LONDON _ A tiny but influential British religious group _ the Christian Socialist Movement _ that counts Prime Minister Tony Blair and four cabinet officials as members has called for the disestablishment of the Church of England.

But the call has been _ at least for the time being _ rejected by the key member of Blair’s party responsible for church affairs in Parliament.”The prime minister has made it clear that neither he nor his government generally has any policy for the disestablishment of the church,”said Stuart Bell, Second Church Estates Commissioner.


The call for separation of church and state came from Chris Bryant, chairman of the Christian Socialist Movement, who argued that what he called the many anachronisms and the”rococo accretions of centuries of precedent”involved in the Anglican Church’s established status”undermine both the spiritual authority of the Church of England and the moral authority of the state.” Bryant said reshaping the relationship between church and state should be as important a part of the new Labor government’s agenda for change as the reform of the House of Lords, the renewal of local government, or devolution.

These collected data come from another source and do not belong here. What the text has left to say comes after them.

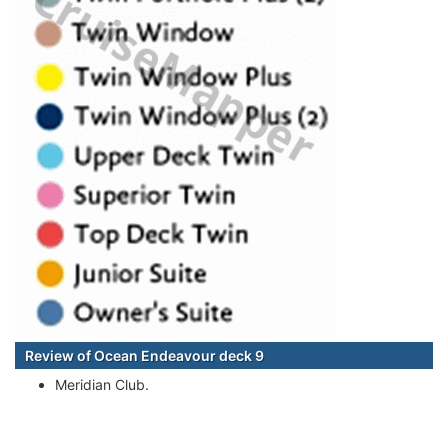
Review of Ocean Endeavour deck 9
Meridian Club.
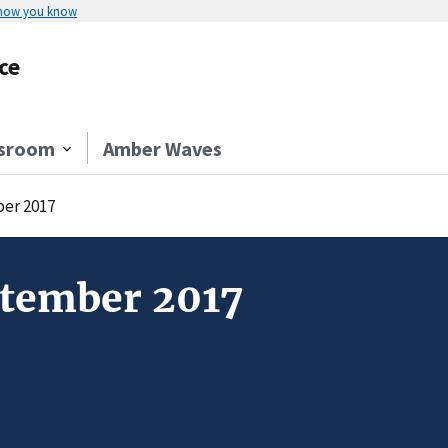
 how you know
ce
sroom
Amber Waves
ber 2017
ptember 2017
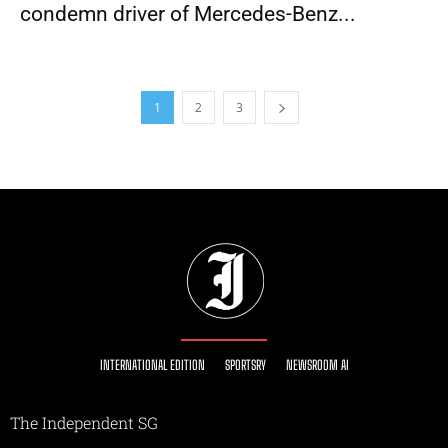
condemn driver of Mercedes-Benz...
1
2
3
INTERNATIONAL EDITION
SPORTSRY
NEWSROOM AI
The Independent SG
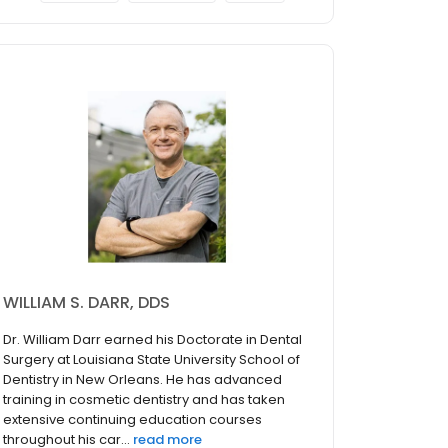
WILLIAM S. DARR, DDS
Dr. William Darr earned his Doctorate in Dental
Surgery at Louisiana State University School of
Dentistry in New Orleans. He has advanced
training in cosmetic dentistry and has taken
extensive continuing education courses
throughout his car...
read more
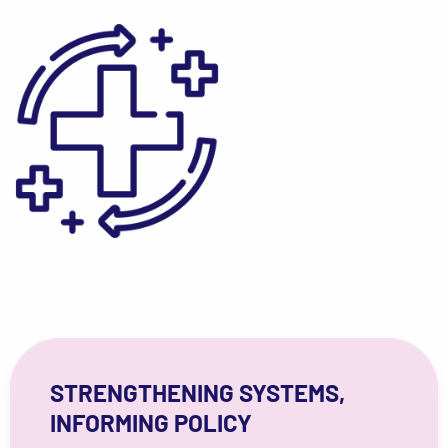
STRENGTHENING SYSTEMS,
INFORMING POLICY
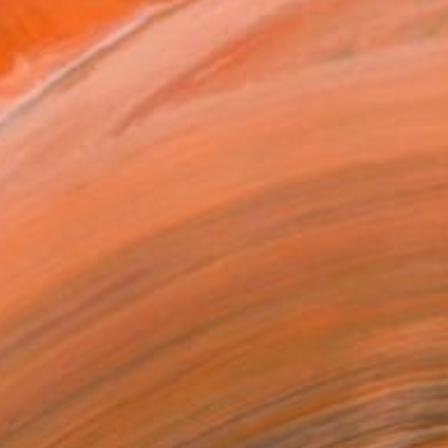
ADD TO CART
MAKE AN OFFER
BLE IN PRINTS
ping Included
Day Free Returns
Trustpilot Score
T RECOGNITION
tist featured in a collection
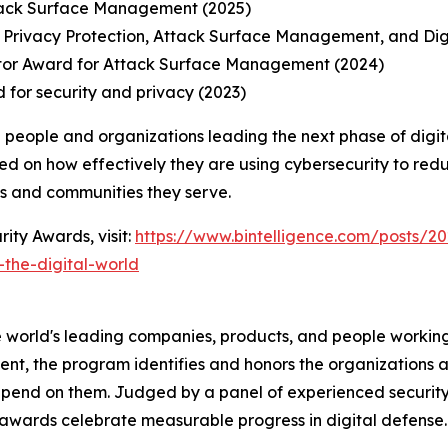
tack Surface Management (2025)
 Privacy Protection, Attack Surface Management, and Di
tor Award for Attack Surface Management (2024)
 for security and privacy (2023)
 people and organizations leading the next phase of digit
ed on how effectively they are using cybersecurity to redu
ns and communities they serve.
ity Awards, visit:
https://www.bintelligence.com/posts/20
the-digital-world
 world's leading companies, products, and people working 
nt, the program identifies and honors the organizations an
pend on them. Judged by a panel of experienced security
awards celebrate measurable progress in digital defense.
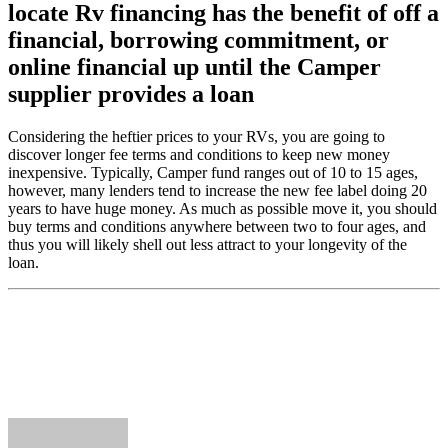
locate Rv financing has the benefit of off a
financial, borrowing commitment, or
online financial up until the Camper
supplier provides a loan
Considering the heftier prices to your RVs, you are going to
discover longer fee terms and conditions to keep new money
inexpensive. Typically, Camper fund ranges out of 10 to 15 ages,
however, many lenders tend to increase the new fee label doing 20
years to have huge money. As much as possible move it, you should
buy terms and conditions anywhere between two to four ages, and
thus you will likely shell out less attract to your longevity of the
loan.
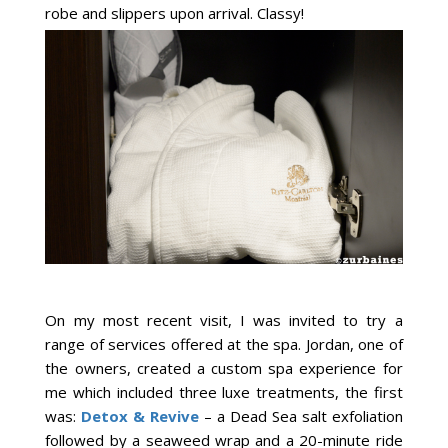
robe and slippers upon arrival. Classy!
On my most recent visit, I was invited to try a
range of services offered at the spa. Jordan, one of
the owners, created a custom spa experience for
me which included three luxe treatments, the first
was:
Detox & Revive
– a Dead Sea salt exfoliation
followed by a seaweed wrap and a 20-minute ride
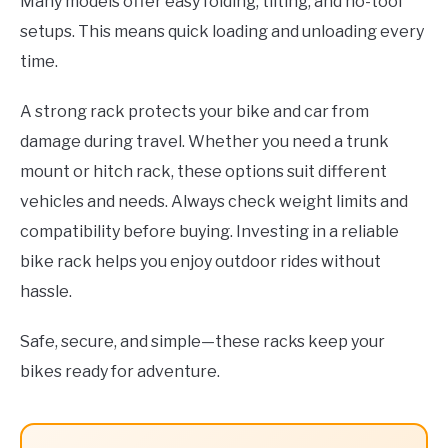
Many models offer easy folding, tilting, and no-tool
setups. This means quick loading and unloading every
time.
A strong rack protects your bike and car from
damage during travel. Whether you need a trunk
mount or hitch rack, these options suit different
vehicles and needs. Always check weight limits and
compatibility before buying. Investing in a reliable
bike rack helps you enjoy outdoor rides without
hassle.
Safe, secure, and simple—these racks keep your
bikes ready for adventure.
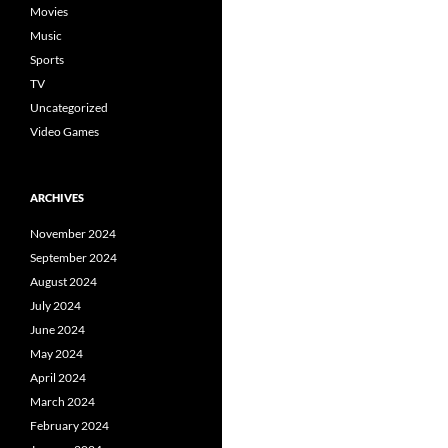
Movies
Music
Sports
TV
Uncategorized
Video Games
ARCHIVES
November 2024
September 2024
August 2024
July 2024
June 2024
May 2024
April 2024
March 2024
February 2024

In particular, Bryant said the Church of England should be free to elect its own bishops, as happens in every other province of the Anglican Communion, including the Episcopal Church in the United States, and bishops should no longer be ex officio members of the House of Lords, where the 26 most senior of the 42 English diocesan bishops sit as Lords Spiritual.

Bryant said the bishops are already likely to lose their place in the House of Lords as part of the government’s promised reform of that body. If that comes about, he said, the prime minister should, in return, surrender the control he at present exercises over the appointment of bishops.

Currently, a small church committee forwards two names to the prime minister for consideration as a bishop. The prime minister forwards one to the queen for actual nomination. While the role of the government and queen is most often pro forma, in the past prime ministers have sometimes chosen the church committee’s second rather than first choice, and Blair last year asked the committee to submit two new names for a successor to Bishop David Sheppard of Liverpool.

Bryant said the present system prevents the church from being fully the church.”Prophetic witness _ of whatever political hue _ is disabled by the very fact of establishment,”he said.

But, he said, because the church’s established status is such a complicated affair, the system could not be dismantled simply by scrapping one piece of earlier legislation.”Disestablishment will not, and should not, come at the sweep of a single legislative brush, Bryant said.”But come it must.”Otherwise it is the church that will suffer most, unable to sustain its spiritual authority, given privilege beyond its level of popular support, its bishops placelings of government, and its governance at the whim of MPs.” In a separate but related development, Archbishop of Canterbury George Carey told a TV interviewer he favored establishment but thought leaders of other churches and other faith groups should sit in a reformed House of Lords.”The established status of the Church of England has changed a lot in the past hundred years and will continue to change, and if constitutional reforms were to include other faith traditions then I would welcome this,”Carey said.